EN BREF – Plus de 300 dauphins se sont échoués sur la côte atlantique françaises depuis le début de l’année. L’association France Nature Environnement dénonce les effets pervers de la pêche au filet.

Les cadavres de dauphins se sont accumulés sur les plages de Charentes-Maritimes et de Vendée ces derniers mois. Ils font partie d’une espèce pourtant protégée : le dauphin commun. L’échouage de mammifères marins n’est certes pas un phénomène exceptionnel. Sur la façade atlantique, on enregistre habituellement environ 200 à 500 échouages de dauphins par an, mais cette année, le nombre de dauphins échoués est 30 fois supérieur à la normale saisonnière. Un chiffre qui inquiète les associations de protection de la nature.
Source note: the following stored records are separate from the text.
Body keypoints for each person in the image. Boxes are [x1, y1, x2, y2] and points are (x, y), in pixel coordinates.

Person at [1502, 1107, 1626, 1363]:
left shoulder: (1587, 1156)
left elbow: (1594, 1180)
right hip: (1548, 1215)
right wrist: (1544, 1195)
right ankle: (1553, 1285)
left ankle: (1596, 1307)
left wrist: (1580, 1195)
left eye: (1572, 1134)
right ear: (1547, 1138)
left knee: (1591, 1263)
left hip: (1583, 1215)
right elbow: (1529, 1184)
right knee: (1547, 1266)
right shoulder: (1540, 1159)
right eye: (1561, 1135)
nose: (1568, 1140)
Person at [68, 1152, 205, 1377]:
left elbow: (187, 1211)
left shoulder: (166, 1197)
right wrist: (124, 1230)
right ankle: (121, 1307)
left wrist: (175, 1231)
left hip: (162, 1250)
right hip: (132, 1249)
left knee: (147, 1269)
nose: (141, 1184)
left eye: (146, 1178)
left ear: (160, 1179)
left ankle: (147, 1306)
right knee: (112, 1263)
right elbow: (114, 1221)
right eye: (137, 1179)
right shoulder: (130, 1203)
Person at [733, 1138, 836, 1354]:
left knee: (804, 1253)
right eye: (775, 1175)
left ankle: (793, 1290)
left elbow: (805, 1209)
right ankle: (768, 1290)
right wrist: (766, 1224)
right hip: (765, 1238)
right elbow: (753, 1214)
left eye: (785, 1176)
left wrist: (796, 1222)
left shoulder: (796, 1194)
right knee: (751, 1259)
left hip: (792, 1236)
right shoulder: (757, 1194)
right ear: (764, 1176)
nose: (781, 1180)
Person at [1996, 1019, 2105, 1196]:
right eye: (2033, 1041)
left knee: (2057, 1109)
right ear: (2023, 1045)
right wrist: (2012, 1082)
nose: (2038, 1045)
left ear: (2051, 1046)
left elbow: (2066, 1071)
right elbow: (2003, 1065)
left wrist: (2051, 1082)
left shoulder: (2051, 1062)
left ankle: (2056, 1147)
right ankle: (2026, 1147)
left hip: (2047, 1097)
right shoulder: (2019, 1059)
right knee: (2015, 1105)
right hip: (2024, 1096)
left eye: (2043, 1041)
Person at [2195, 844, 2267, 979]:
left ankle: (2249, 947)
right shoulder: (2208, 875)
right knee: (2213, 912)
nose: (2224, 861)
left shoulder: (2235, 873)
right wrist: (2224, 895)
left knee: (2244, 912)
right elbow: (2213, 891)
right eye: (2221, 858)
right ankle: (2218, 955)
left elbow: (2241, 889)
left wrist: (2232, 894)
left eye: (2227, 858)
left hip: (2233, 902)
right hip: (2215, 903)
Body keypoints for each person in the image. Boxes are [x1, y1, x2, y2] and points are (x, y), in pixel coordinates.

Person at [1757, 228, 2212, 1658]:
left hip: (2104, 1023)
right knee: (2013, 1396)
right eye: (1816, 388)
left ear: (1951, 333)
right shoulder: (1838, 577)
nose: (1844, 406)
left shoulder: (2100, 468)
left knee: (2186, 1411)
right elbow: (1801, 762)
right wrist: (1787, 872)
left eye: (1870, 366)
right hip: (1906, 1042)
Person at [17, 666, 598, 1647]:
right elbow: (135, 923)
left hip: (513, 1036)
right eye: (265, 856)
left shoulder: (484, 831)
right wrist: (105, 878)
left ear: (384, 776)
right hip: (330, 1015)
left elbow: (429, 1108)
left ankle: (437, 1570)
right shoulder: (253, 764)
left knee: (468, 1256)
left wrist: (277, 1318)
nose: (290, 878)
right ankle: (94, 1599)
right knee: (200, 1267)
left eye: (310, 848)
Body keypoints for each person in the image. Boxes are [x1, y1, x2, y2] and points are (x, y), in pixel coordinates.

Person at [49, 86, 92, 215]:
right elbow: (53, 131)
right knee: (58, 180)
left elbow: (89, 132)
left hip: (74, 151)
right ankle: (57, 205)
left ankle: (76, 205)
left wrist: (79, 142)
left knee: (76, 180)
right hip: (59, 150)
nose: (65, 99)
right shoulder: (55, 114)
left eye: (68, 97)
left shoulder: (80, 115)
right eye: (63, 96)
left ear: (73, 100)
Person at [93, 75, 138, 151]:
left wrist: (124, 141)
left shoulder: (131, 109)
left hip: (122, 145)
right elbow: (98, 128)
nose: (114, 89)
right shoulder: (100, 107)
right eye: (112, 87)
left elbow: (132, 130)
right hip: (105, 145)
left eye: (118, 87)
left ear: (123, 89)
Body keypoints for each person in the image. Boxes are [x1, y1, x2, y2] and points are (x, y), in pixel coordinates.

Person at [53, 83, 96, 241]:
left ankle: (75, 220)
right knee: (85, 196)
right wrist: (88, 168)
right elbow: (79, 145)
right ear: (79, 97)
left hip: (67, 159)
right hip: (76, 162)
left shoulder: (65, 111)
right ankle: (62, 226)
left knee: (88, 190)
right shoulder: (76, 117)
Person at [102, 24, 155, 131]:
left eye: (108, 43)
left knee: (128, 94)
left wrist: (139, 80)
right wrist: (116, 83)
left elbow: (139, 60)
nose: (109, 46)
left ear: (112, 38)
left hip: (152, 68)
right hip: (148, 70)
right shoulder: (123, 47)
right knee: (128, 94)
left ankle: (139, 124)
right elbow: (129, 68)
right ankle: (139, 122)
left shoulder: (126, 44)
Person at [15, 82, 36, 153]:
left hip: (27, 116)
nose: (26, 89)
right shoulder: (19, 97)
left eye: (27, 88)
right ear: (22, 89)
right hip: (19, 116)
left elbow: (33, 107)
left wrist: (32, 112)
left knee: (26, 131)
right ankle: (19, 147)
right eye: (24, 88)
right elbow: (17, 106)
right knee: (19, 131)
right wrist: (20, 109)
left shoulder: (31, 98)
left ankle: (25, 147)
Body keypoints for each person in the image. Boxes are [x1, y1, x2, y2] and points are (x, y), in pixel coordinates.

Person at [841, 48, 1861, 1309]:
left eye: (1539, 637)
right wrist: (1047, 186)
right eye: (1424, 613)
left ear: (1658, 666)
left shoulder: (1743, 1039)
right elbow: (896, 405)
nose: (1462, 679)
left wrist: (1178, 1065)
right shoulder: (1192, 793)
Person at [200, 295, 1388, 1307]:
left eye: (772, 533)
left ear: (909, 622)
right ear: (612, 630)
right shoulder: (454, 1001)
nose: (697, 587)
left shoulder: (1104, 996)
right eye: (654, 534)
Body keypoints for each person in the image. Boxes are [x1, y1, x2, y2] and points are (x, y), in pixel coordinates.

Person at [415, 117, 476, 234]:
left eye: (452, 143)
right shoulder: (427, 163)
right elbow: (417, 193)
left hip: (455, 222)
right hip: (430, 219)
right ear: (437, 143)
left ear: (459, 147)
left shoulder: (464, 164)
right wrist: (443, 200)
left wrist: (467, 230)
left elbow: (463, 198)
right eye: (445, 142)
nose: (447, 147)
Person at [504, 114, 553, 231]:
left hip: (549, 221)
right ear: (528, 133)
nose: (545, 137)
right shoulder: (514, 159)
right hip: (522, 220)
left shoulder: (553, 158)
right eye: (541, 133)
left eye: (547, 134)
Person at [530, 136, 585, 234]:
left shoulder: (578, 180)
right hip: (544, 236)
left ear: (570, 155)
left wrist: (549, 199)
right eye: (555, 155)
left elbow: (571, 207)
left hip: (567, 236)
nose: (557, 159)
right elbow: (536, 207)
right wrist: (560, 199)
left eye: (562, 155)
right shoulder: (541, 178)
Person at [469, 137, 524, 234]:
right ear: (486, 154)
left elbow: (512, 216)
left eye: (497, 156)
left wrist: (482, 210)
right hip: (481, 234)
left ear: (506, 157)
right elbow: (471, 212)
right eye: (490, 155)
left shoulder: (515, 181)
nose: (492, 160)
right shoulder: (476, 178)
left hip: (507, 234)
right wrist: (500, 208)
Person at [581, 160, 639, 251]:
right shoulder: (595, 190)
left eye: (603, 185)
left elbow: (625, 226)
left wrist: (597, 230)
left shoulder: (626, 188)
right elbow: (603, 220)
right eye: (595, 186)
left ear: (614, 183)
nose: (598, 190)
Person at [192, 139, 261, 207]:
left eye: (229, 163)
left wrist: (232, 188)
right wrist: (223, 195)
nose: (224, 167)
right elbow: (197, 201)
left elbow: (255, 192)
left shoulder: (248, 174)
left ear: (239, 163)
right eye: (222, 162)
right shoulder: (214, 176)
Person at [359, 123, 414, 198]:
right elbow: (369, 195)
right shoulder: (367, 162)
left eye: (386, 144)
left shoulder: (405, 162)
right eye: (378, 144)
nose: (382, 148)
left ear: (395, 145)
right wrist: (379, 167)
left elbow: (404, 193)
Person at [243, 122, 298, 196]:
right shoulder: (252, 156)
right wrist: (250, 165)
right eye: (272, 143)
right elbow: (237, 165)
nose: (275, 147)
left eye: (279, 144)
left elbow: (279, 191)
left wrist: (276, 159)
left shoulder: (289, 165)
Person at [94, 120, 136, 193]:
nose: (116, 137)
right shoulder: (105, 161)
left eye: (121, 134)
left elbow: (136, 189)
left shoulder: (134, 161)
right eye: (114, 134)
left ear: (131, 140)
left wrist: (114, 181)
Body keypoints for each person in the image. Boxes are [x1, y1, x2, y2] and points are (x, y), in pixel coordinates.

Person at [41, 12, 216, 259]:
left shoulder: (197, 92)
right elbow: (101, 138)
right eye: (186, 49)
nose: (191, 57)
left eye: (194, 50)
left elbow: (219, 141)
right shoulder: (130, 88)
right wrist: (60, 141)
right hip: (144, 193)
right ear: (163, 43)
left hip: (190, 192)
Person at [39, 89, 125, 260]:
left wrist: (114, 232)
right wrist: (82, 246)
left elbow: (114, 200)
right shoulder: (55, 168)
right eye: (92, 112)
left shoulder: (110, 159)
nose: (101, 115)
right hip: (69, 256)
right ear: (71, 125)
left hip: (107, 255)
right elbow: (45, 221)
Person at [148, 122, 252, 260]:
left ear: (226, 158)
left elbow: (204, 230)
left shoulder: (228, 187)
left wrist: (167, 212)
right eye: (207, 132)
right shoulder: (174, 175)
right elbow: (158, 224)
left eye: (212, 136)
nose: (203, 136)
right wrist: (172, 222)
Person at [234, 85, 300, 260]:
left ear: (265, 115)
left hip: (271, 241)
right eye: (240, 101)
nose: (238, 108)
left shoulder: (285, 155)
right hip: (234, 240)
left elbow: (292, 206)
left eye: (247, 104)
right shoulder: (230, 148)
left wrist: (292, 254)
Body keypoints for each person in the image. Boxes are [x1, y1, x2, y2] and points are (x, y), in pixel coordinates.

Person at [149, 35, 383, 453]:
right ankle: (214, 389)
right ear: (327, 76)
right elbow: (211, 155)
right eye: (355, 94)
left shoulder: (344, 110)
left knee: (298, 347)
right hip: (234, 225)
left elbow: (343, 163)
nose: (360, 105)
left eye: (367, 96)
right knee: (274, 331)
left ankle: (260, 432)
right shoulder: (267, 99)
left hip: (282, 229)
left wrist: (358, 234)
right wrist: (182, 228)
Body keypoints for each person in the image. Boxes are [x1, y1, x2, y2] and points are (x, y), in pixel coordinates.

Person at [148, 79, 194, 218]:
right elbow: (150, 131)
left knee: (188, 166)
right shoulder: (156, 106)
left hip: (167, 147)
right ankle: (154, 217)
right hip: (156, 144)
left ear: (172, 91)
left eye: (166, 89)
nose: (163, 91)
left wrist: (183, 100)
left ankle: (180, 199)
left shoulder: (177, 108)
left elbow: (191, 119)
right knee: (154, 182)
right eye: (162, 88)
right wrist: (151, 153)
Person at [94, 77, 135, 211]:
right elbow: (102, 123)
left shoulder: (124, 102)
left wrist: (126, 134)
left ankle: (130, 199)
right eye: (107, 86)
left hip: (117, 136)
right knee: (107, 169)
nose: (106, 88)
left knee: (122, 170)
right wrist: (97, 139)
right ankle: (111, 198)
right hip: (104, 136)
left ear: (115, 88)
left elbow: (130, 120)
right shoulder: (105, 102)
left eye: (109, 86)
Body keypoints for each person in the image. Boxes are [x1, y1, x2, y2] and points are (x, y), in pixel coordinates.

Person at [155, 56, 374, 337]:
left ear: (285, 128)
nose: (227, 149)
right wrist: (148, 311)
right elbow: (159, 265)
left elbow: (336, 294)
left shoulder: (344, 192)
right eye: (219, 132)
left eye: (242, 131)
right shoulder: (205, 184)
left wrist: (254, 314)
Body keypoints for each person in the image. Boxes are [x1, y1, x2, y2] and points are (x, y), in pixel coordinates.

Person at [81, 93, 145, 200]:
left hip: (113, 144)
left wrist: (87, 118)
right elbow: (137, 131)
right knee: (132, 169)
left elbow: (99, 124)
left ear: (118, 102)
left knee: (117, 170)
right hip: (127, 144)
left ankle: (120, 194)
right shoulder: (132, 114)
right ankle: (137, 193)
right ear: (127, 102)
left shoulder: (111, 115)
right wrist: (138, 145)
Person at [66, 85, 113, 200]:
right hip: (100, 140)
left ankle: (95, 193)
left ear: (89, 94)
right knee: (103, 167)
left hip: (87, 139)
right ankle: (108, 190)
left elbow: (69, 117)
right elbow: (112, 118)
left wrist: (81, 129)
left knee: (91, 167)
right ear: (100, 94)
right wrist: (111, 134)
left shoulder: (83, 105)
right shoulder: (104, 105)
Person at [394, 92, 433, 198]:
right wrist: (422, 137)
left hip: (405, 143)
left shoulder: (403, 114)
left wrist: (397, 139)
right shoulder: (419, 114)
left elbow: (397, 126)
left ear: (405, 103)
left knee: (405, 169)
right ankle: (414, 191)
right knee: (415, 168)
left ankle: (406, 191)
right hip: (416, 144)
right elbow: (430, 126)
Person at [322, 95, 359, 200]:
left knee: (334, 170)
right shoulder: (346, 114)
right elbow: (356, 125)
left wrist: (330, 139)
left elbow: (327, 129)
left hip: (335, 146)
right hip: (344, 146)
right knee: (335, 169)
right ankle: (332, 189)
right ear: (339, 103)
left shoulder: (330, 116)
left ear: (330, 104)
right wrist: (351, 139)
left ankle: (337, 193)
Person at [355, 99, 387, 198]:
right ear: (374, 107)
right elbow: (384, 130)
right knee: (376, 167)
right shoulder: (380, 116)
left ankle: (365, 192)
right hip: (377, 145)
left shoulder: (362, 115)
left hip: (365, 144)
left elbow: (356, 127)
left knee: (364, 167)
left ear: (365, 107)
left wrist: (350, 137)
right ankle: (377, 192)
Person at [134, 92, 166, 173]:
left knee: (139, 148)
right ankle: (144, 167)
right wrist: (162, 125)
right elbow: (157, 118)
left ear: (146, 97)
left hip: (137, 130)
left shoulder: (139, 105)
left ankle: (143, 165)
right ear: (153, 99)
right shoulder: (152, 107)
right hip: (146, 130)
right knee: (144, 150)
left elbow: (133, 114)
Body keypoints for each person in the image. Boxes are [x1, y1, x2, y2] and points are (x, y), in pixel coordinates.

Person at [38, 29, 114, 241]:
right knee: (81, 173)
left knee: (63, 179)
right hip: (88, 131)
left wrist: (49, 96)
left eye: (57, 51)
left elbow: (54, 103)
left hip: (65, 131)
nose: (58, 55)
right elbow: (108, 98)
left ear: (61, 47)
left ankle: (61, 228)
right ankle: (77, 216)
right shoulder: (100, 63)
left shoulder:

Les chalutiers de pêche mis en cause

Depuis les années 90, les dauphins communs sont régulièrement capturés accidentellement par les chalutiers espagnols et français dans l’océan Atlantique : « La responsabilité principale revient aux chalutiers pélagiques utilisant des filets traînés par un ou deux bateaux. Ils remontent à la surface les bars mais aussi des dauphins qui chassent les petites espèces de poissons dont se nourrissent les bars », explique Denez L’Hostis, Président d’honneur de France Nature Environnement. Une explication confirmée par l’observatoire des mammifères marins Pelagis qui a relevé des marques de filets sur 80 % des corps des cétacés échoués. Si les dauphins pris par erreur par les chalutiers sont rejetés à la mer, ils finissent la plupart du temps par mourir des conséquences de leurs blessures. Les scientifiques estiment que 4 000 dauphins communs sont morts en mer à cause de la pêche dans le golfe de Gascogne au cours de l’hiver dernier et 800 échouages ont été relevées en 2017. On compte entre 150 000 et 300 000 individus dans cette zone actuellement.

Les associations mobilisées pour protéger  les dauphins

En Bretagne, l’association  Bretagne vivante appelle à la vigilance depuis le début d’année et invite les citoyens à signaler, à l’observatoire des mammifères marins Pelagis, toute carcasse de dauphin sur les côtes afin d’aider les scientifiques à mesurer le phénomène.

De son côté, l”ONG Sea Sheperd a réalisé des images, tournées depuis un de ses bateaux sur le plateau de Rochebonne, à environ 70 km à l’Ouest de l’île de Ré pour dénoncer, à leur manière, c’est-à-dire avec virulence, les conséquences de la pêche au bar sur la population de dauphins. Les militants de l’ONG réclament l’interdiction de la pêche au chalut pélagique durant la période de reproduction du bar. Une revendication partagée par l’association France Nature Environnement.